Mistaken suspension.
- Since the defendant's license suspension under O.C.G.A. § 40-5-63 was an ancillary result of the erroneous filing of the conviction papers, the suspension was not punishment within the meaning of the bar against double jeopardy. Locklear v. State, 244 Ga. App. 10, 534 S.E.2d 575 (2000).
Officers knowledge of driver's DUI as probable cause for stop.

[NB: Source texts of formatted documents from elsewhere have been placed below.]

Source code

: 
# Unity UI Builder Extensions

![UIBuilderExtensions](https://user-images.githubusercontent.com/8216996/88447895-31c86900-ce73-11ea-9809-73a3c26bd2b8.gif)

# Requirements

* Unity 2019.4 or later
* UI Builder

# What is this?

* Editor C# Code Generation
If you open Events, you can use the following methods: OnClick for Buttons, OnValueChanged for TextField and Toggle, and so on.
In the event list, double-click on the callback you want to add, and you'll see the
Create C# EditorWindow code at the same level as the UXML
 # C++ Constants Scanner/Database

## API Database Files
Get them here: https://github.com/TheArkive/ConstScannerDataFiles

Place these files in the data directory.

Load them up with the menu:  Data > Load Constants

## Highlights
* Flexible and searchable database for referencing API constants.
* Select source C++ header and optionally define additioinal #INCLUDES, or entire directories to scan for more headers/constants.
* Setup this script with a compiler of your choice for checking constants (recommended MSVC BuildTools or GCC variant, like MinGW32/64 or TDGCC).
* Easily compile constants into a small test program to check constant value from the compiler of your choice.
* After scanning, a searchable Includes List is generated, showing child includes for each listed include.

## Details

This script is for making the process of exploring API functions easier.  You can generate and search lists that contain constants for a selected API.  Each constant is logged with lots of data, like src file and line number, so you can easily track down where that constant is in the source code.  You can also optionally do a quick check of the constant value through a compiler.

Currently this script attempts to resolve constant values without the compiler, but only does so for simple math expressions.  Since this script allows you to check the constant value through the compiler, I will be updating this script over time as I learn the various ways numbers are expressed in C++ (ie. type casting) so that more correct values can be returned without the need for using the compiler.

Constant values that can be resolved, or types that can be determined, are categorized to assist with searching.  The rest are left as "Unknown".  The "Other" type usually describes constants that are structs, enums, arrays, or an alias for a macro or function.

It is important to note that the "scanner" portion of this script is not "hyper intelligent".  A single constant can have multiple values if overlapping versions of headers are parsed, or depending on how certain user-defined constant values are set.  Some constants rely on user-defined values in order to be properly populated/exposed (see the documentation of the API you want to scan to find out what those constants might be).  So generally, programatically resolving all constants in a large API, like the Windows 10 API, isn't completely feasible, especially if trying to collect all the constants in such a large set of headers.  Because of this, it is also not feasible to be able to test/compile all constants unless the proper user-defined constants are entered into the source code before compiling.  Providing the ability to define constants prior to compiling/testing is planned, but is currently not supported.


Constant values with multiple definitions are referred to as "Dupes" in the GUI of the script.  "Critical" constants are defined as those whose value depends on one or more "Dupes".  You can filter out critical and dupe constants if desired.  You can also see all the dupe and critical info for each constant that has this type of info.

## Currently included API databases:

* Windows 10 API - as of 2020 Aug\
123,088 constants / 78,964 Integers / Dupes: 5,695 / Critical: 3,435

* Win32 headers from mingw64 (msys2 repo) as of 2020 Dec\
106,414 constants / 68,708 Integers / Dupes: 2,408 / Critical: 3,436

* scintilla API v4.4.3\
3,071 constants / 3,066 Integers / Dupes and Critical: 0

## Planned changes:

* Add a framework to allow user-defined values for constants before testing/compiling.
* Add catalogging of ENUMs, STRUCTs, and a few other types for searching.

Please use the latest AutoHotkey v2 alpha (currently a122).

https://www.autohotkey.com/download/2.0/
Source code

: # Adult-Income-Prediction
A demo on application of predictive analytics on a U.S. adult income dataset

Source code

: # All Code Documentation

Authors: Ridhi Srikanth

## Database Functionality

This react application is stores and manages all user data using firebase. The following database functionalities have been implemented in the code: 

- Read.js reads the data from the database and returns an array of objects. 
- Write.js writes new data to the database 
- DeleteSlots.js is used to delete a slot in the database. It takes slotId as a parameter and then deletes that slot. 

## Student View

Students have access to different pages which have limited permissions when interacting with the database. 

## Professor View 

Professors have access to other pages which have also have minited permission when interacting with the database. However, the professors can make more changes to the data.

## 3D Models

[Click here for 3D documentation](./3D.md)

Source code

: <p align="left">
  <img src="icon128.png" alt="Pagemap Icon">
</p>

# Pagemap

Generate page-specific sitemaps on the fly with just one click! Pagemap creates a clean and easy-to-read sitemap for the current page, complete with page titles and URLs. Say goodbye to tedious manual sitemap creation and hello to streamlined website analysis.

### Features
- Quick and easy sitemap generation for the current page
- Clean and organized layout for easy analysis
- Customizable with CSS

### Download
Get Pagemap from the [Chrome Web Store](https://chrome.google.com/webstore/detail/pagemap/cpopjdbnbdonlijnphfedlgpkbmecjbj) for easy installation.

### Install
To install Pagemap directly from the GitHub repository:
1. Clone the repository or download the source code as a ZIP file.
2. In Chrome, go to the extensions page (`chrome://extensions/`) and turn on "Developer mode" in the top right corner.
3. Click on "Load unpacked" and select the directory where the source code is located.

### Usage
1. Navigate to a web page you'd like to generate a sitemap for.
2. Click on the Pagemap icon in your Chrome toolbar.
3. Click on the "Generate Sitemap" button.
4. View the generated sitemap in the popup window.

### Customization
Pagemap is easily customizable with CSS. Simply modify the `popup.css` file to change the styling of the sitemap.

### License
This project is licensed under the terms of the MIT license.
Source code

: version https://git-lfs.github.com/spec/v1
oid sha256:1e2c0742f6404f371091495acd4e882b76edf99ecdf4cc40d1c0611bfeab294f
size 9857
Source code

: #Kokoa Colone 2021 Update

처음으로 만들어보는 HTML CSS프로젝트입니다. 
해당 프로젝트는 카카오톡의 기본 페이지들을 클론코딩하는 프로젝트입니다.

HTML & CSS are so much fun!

- Assuming arguendo that the defendant's license was suspended for only 120 days, and the defendant did not have to wait to reapply for reinstatement for 180 days under O.C.G.A. §§ 40-5-63 and40-5-75, the defendant was pulled over and arrested 122 days after the suspension, which was the first business day on which the defendant could have applied for reinstatement under § 40-5-63(a)(1), and based on that timeline, it was reasonable for the officers to believe the defendant had not yet applied for reinstatement, especially in light of the fact that the officers knew the defendant had not even appeared for the DUI hearing that caused the suspension, thus, the suspended license provided a valid basis for the traffic stop. United States v. Woods, F.3d (11th Cir. July 2, 2010)(Unpublished).
Cited in Kimbrell v. State, 164 Ga. App. 344, 296 S.E.2d 206 (1982); Hale v. State, 188 Ga. App. 524, 373 S.E.2d 250 (1988).
OPINIONS OF THE ATTORNEY GENERAL
Editor's notes.
- In light of the similarity of the statutory provisions, decisions under former O.C.G.A. § 40-5-70 are included in the annotations for this Code section.
Application for limited permit.
- Driver may not apply for limited permit when driver's license was revoked under paragraph (a)(3) of former Code 1933, § 68B-312. 1977 Op. Att'y Gen. No. 77-54 (see now O.C.G.A. § 40-5-63).
Age as affecting when accepted plea of nolo contendere considered conviction.
- Under O.C.G.A. § 40-5-63, which provides for the suspension of the driver's license of any person convicted of a violation of O.C.G.A. § 40-6-391, an accepted plea of nolo contendere tendered by an individual 18 years of age or older who has no previous conviction on these charges within the previous five years is not to be considered a conviction; however, an accepted plea of nolo contendere tendered by a person less than 18 years of age is to be considered a conviction. 1986 Op. Att'y Gen. U86-20 (rendered under former § 40-5-70).
When an individual is less than 18 years of age at the time of arrest but is more than 18 years of age at the time the individual tenders a plea of nolo contendere, the plea is still considered as one tendered by a person less than 18 years of age, and therefore constitutes a conviction. 1986 Op. Att'y Gen. No. U86-20 (rendered under former § 40-5-70).
RESEARCH REFERENCES
Am. Jur. 2d.
- 7A Am. Jur. 2d, Automobiles and Highway Traffic, § 159.
C.J.S.- 60 C.J.S., Motor Vehicles, § 459.
ALR.- Statute providing for judicial review of administrative order revoking or suspending automobile driver's license as providing for trial de novo, 97 A.L.R.2d 1367.